That's just a quick sampling. Others have made that argument, and there have also been some posts that have responded to this, at least in part. (For example, Timothy Sandefur and Brian Leiter both touch on the issue.)

I have to wonder whether these folks read the same decision I did. If they did, they either did not understand it or they understood it but decided to misrepresent it. I will leave it to the reader to determine whether the ID proponents are being incompetent or dishonest this time.

The court spent a great deal of time in the decision explaining the "reasonable observer" standard that would be used to evaluate the conduct in this case. This standard, according to the judge,
...consists of the reviewing court determining what message a challenged governmental policy or enactment conveys to a reasonable, objective observer who knows the policy’s language, origins, and legislative history, as well as the history of the community and the broader socialand historical context in which the policy arose. McCreary County, Ky. v. ACLU, 125 S. Ct. 2722, 2736-37, 2005 U.S. LEXIS 5211 at *41 (2005) (objective observer “presumed to be familiar with the history of the government’s actions and competent to learn what history has to show”); Santa Fe, 530 U.S. at 308 (objective observer familiar with “implementation of” governmental action); Selman, 390 F. Supp. 2d at 1306 (objective observer “familiar with the origins and context of the government-sponsored message at issue and the history of the community where the message is displayed”).

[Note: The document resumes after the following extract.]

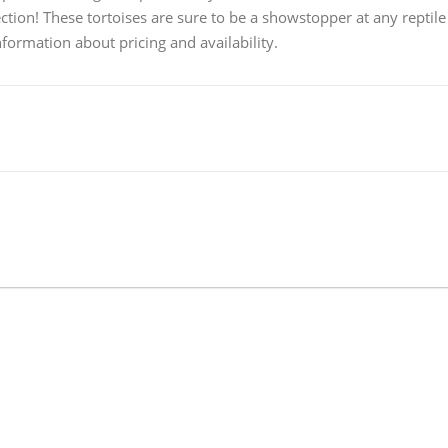
ection! These tortoises are sure to be a showstopper at any reptile
formation about pricing and availability.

A reasonable observer in this case would know a number of things about the Intelligent Design Movement. One of the things that they would know is, of course, that the IDers claim that their position is science, not religion. However, any objective observer willing to look even slightly beyond those claims would know that the leaders of the ID Movement spend a lot more time talking to religious groups about how wonderful ID is than they do conducting scientific research. They would know that the IDers spend more time denigrating evolution than they do conducting scientific research. They would know that the leading ID proponents spend more time lobbying school boards than they do doing scientific research. In short, an objective observer would reach the same conclusion as the judge: the ID proponents don't want evolution taught well because of their religious objections to evolution, and the pseudoscientific mumbo-jumbo is just a sham to try to slip by the Constitution.

Judge Jones concluded, rightly, that Intelligent Design is not science. The religious motivations of ID proponents were only one of many pieces of evidence leading to that conclusion. The most compelling evidence for this conclusion is actually totally unrelated to the motivations, religious or otherwise, of ID proponents: the ID people, according to the testimony of pro-ID defense witnesses, haven't done science. They have not been able to devise or conduct any experiment that would be a positive test of Intelligent Design. That is why ID is not science. The motivations of the ID proponents explain why they are pushing their nonscientific nonsense into public school classrooms.